O Globo
Bobby Sands, irlandês, católico, militante
do IRA, morreu aos 27 anos, em maio de 1981, em consequência de uma greve de
fome de 66 dias na prisão de Maze. No 40º dia da greve de fome, foi eleito para
a Câmara dos Comuns por um distrito da Irlanda do Norte. O Reino Unido, onde
fica o mais antigo Parlamento do mundo, não vetava mandatos parlamentares de
prisioneiros que cumpriam sentença. Quando debate as implicações da crise
gerada pelo caso Daniel Silveira, o STF precisa estudar o episódio de Sands.
Silveira ocupa a extremidade de um longo fio de crise institucional desenrolado a partir do “petrolão”. No vácuo aberto pela corrupção crônica e pela Operação Lava-Jato, o STF subiu uma escadaria de incêndio e, em meio à desmoralização da elite política, reinventou-se como Poder Moderador. A aventura de concentração de poder conduziu os juízes a romper um limite constitucional sagrado, por meio do sequestro do direito de cassar mandatos parlamentares.
Tudo começou em 2016, com Eduardo Cunha,
“afastado” do mandato por liminar monocrática de Teori Zavascki e, depois,
cassado pela Câmara. A figura do “afastamento”, uma acrobacia jurídica
olímpica, foi recepcionada pela Primeira Turma do STF quando decidiu “afastar”
Aécio Neves de seu mandato, em 2017. O episódio provocou reação do Senado, que
derrubou a sentença judicial, mas não produziu um recuo conceitual da Corte
Suprema, como revelam os casos de dois Paulos, Maluf e Feijó.
O STF condenou os dois deputados e
determinou a cassação automática de seus mandatos. No caso de Maluf, nome que
se tornou quase sinônimo de corrupção, a Mesa da Câmara aceitou o veredito,
declarando a cassação sem colocá-la em votação.
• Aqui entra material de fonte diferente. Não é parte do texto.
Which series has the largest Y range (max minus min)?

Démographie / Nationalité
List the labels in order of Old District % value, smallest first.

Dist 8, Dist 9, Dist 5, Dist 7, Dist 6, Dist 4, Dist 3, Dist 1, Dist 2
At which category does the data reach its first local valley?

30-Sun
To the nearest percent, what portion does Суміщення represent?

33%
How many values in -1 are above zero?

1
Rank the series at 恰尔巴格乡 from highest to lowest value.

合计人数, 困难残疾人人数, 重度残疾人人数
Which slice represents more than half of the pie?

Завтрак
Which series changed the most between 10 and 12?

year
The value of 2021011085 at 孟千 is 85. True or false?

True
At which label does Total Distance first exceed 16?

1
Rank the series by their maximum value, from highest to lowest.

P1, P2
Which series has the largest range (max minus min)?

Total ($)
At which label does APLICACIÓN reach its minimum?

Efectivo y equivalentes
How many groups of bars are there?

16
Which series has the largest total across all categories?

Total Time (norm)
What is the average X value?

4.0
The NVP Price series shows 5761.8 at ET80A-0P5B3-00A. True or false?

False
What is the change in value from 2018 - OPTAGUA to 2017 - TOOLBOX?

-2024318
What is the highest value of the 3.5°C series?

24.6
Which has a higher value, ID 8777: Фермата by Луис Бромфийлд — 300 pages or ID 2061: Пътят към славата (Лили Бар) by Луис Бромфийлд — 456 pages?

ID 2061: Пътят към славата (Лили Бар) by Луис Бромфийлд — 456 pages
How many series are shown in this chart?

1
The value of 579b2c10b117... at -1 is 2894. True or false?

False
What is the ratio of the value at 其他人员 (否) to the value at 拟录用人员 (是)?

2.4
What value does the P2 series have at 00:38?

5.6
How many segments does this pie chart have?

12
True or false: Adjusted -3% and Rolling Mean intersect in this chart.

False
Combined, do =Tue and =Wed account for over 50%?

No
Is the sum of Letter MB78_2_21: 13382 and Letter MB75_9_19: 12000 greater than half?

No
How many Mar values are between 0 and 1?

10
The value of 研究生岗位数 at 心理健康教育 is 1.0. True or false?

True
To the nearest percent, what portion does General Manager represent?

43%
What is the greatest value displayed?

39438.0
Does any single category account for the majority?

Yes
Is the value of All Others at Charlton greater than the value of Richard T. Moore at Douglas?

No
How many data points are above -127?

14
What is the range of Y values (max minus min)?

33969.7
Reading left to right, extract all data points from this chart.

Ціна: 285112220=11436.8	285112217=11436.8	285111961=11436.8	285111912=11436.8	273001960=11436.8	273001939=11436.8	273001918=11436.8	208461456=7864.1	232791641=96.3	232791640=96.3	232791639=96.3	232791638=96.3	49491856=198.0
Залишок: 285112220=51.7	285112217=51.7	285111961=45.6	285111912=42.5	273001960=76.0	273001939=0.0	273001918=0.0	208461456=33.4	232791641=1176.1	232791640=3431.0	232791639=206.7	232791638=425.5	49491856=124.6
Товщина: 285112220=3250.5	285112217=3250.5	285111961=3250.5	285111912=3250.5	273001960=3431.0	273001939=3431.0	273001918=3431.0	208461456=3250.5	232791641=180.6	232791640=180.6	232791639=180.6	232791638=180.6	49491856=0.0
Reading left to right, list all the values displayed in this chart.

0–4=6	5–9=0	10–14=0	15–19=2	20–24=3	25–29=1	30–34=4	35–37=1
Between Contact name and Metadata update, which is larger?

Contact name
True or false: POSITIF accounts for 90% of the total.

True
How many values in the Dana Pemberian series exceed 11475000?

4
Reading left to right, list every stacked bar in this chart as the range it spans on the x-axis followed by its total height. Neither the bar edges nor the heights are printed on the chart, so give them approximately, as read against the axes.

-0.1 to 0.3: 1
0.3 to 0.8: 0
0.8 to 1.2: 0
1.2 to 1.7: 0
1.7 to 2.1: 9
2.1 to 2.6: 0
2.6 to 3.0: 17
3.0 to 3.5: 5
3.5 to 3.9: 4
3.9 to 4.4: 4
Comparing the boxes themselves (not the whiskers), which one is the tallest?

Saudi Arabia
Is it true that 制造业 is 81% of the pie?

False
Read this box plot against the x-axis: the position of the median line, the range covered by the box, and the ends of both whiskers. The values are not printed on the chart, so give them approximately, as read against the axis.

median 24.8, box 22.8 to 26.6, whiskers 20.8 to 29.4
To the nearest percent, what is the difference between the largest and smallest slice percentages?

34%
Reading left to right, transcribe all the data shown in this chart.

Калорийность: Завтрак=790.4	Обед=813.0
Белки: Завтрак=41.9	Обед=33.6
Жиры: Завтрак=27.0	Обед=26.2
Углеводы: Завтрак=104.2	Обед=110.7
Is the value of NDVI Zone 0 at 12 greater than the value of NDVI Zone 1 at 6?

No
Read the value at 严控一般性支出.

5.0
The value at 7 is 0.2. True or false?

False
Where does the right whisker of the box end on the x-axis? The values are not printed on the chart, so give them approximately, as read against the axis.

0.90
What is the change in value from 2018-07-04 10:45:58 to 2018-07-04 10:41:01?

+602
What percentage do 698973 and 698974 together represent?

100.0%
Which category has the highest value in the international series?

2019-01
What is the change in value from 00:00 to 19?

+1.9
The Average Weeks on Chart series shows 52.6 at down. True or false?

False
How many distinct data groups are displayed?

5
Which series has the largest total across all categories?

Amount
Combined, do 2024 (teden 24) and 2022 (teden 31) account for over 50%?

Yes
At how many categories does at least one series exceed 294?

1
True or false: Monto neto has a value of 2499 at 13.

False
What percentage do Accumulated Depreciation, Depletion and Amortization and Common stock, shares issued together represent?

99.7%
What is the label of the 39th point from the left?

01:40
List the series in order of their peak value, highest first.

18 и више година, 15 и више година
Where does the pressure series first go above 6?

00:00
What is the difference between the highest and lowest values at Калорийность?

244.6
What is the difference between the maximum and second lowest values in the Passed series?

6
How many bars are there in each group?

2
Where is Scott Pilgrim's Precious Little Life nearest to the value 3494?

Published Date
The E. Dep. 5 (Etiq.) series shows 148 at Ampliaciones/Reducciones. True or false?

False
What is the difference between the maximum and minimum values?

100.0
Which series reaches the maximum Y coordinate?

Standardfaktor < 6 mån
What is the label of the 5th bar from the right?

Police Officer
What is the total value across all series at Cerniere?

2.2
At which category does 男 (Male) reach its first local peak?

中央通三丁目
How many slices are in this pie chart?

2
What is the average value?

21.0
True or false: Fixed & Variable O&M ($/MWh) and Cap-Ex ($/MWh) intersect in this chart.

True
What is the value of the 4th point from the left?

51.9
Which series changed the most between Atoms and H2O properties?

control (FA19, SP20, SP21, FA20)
No de Feijó, cujo mandato
encerrou-se antes de uma deliberação final, o então presidente da Câmara,
Rodrigo Maia, recorreu ao tribunal, pedindo o reconhecimento de que só
parlamentares podem cassar mandatos. Luís Roberto Barroso, porém, extinguiu a
ação, alegando perda de objeto e circundando a questão constitucional.
Na sua escalada jurídica, o STF apoia-se no
Código Penal, que prevê a perda de direitos políticos — e, portanto, de mandato
parlamentar — de indivíduo condenado criminalmente. A interpretação choca-se
com a literalidade do Artigo 55 da Constituição, que atribui à maioria
parlamentar a prerrogativa de cassar mandatos. Mas a precedência do direito
penal sobre o constitucional serve à operação política de transmutação da Corte
Suprema em Poder Moderador.
Arthur Lira entrou com recurso na ação
engavetada por Barroso, solicitando que, finalmente, o STF analise a
constitucionalidade de seus atos de cassação de mandatos. Afinal, quem governa?
Os representantes eleitos ou os juízes não eleitos? Porque, no fundo, ao tomar
para si o privilégio de cassar mandatos, os magistrados estão dizendo que o
governo deve ser exercido por um grupo de sábios especialistas nas leis, não
pela plebe ignara incapaz de eleger representantes dignos.
As implicações do avanço do STF sobre a
prerrogativa do Congresso emergem na hora do perdão concedido por Bolsonaro a
Silveira. O ato presidencial, que incorre em desvio de finalidade e viola o
princípio da impessoalidade da administração pública, teria tudo para ser
declarado inconstitucional. Contudo os juízes viram-se politicamente isolados, carentes
de apoio entre os congressistas, que usam a oportunidade para se vingar das
afrontas da Corte Suprema. Por terem, antes, ultrapassado as fronteiras de suas
competências, os magistrados descobrem-se, agora, impotentes para exercer suas
funções legítimas de controle constitucional.
O episódio de Bobby Sands ilumina um pilar
fundamental do sistema democrático: a separação entre a esfera jurídica,
domínio dos tribunais, e a esfera política, domínio da representação popular.
Os juízes detêm o privilégio de sentenciar e mandar prender. Os eleitores
mantêm a prerrogativa exclusiva de eleger (e cassar) seus representantes,
inclusive condenados cumprindo pena de prisão. Os 11 magistrados supremos têm
algo a aprender com a história da vida breve daquele irlandês.